Greg Asner is part of the Senior ECPA Fellows program that gathers experts from the western hemisphere to share latest research findings and collaborate on solutions.
No one knew the full extent of the damage until a research team from the Carnegie Institution of Science and Peru’s Ministry of the Environment used satellite imagery to map the damage. Their findings are published in Proceedings of the National Academy of Sciences.
Peru’s rain forests sit on top of a wealth of natural treasures, from oil and coal to gold. To get to these riches, miners destroy the forest and mountains that sit atop them. This could be devastating for the Earth, since these forests play such an important part in our ecosystem.

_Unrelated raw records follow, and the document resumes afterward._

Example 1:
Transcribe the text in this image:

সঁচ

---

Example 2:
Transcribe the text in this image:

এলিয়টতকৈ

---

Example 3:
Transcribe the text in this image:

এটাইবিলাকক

Justin Catanoso, a journalist who just returned from touring the Peruvian rain forests with ecologist Miles Silman, thinks that saving these forests is an integral part of slowing the potentially devastating effects of climate change. One way we can do that, he said, is if richer countries work together on an international level to pay countries like Peru to leave these pristine and important forests untouched and stop the for-profit destruction of these forests.

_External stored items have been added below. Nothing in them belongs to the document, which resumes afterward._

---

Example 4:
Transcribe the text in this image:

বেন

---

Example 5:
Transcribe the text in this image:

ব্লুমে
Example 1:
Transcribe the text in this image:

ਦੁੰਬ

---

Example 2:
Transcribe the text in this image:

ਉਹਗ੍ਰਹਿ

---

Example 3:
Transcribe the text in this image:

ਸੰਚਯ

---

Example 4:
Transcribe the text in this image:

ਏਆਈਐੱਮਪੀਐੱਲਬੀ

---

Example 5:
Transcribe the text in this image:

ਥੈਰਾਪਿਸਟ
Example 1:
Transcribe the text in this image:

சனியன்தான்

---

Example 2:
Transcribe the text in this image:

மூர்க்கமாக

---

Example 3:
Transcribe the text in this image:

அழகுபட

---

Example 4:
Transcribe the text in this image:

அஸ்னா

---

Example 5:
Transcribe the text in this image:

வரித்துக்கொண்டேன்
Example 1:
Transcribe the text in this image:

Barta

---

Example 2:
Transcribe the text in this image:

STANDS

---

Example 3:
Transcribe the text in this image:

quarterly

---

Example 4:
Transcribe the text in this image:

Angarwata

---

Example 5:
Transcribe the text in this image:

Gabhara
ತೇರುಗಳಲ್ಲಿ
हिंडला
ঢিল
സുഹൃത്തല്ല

His fear isn’t unfounded, according to the new paper. These miners are already destroying acres and acres of these precious rain forests. An article in The Verge described the process gold miners use: They create craters by digging a few meters and blasting the holes with pressurized water to clear away the soil, completely destroying the forest area.
Asner and his team used a plane outfitted with Laser Imaging, Detection, and Ranging technology to survey the area. This kind of imaging actually uses lasers to scan areas and creates 3-D diagrams of the land. This kind of satellite imaging is much more sensitive than older kinds, and revealed many more mines than scientists were able to detect in the past.